What you should do =
Would you retype each of the records exactly as shown?

Dataset =
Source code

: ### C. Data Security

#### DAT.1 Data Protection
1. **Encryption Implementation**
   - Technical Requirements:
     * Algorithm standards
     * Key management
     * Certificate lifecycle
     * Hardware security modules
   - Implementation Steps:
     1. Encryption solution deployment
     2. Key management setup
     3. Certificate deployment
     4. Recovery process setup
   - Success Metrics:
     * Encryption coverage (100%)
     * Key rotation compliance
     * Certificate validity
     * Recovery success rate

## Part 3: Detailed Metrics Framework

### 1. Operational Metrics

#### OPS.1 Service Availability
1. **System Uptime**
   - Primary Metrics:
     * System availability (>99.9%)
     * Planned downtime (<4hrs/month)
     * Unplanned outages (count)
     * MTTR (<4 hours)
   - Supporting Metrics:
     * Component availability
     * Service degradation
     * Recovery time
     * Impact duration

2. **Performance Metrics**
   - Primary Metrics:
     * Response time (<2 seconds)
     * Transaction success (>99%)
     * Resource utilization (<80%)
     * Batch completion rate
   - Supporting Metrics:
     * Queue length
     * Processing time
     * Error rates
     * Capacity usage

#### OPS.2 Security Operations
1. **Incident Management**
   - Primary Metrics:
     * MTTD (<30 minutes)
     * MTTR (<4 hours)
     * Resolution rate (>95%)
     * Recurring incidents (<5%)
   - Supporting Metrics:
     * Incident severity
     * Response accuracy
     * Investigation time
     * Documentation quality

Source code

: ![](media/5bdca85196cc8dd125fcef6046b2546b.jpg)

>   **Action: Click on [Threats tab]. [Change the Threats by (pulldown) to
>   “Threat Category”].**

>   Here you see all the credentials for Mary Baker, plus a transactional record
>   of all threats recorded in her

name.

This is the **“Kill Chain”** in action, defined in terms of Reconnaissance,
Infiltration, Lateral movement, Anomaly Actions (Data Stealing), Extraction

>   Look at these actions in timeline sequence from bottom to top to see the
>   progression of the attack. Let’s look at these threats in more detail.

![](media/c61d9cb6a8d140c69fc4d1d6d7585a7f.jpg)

Result for this task =
Source code

: ### C. Data Security

#### DAT.1 Data Protection
1. **Encryption Implementation**
   - Technical Requirements:
     * Algorithm standards
     * Key management
     * Certificate lifecycle
     * Hardware security modules
   - Implementation Steps:
     1. Encryption solution deployment
     2. Key management setup
     3. Certificate deployment
     4. Recovery process setup
   - Success Metrics:
     * Encryption coverage (100%)
     * Key rotation compliance
     * Certificate validity
     * Recovery success rate

## Part 3: Detailed Metrics Framework

### 1. Operational Metrics

#### OPS.1 Service Availability
1. **System Uptime**
   - Primary Metrics:
     * System availability (>99.9%)
     * Planned downtime (<4hrs/month)
     * Unplanned outages (count)
     * MTTR (<4 hours)
   - Supporting Metrics:
     * Component availability
     * Service degradation
     * Recovery time
     * Impact duration

2. **Performance Metrics**
   - Primary Metrics:
     * Response time (<2 seconds)
     * Transaction success (>99%)
     * Resource utilization (<80%)
     * Batch completion rate
   - Supporting Metrics:
     * Queue length
     * Processing time
     * Error rates
     * Capacity usage

#### OPS.2 Security Operations
1. **Incident Management**
   - Primary Metrics:
     * MTTD (<30 minutes)
     * MTTR (<4 hours)
     * Resolution rate (>95%)
     * Recurring incidents (<5%)
   - Supporting Metrics:
     * Incident severity
     * Response accuracy
     * Investigation time
     * Documentation quality

Source code

: ![](media/5bdca85196cc8dd125fcef6046b2546b.jpg)

>   **Action: Click on [Threats tab]. [Change the Threats by (pulldown) to
>   “Threat Category”].**

>   Here you see all the credentials for Mary Baker, plus a transactional record
>   of all threats recorded in her

name.

This is the **“Kill Chain”** in action, defined in terms of Reconnaissance,
Infiltration, Lateral movement, Anomaly Actions (Data Stealing), Extraction

>   Look at these actions in timeline sequence from bottom to top to see the
>   progression of the attack. Let’s look at these threats in more detail.

![](media/c61d9cb6a8d140c69fc4d1d6d7585a7f.jpg)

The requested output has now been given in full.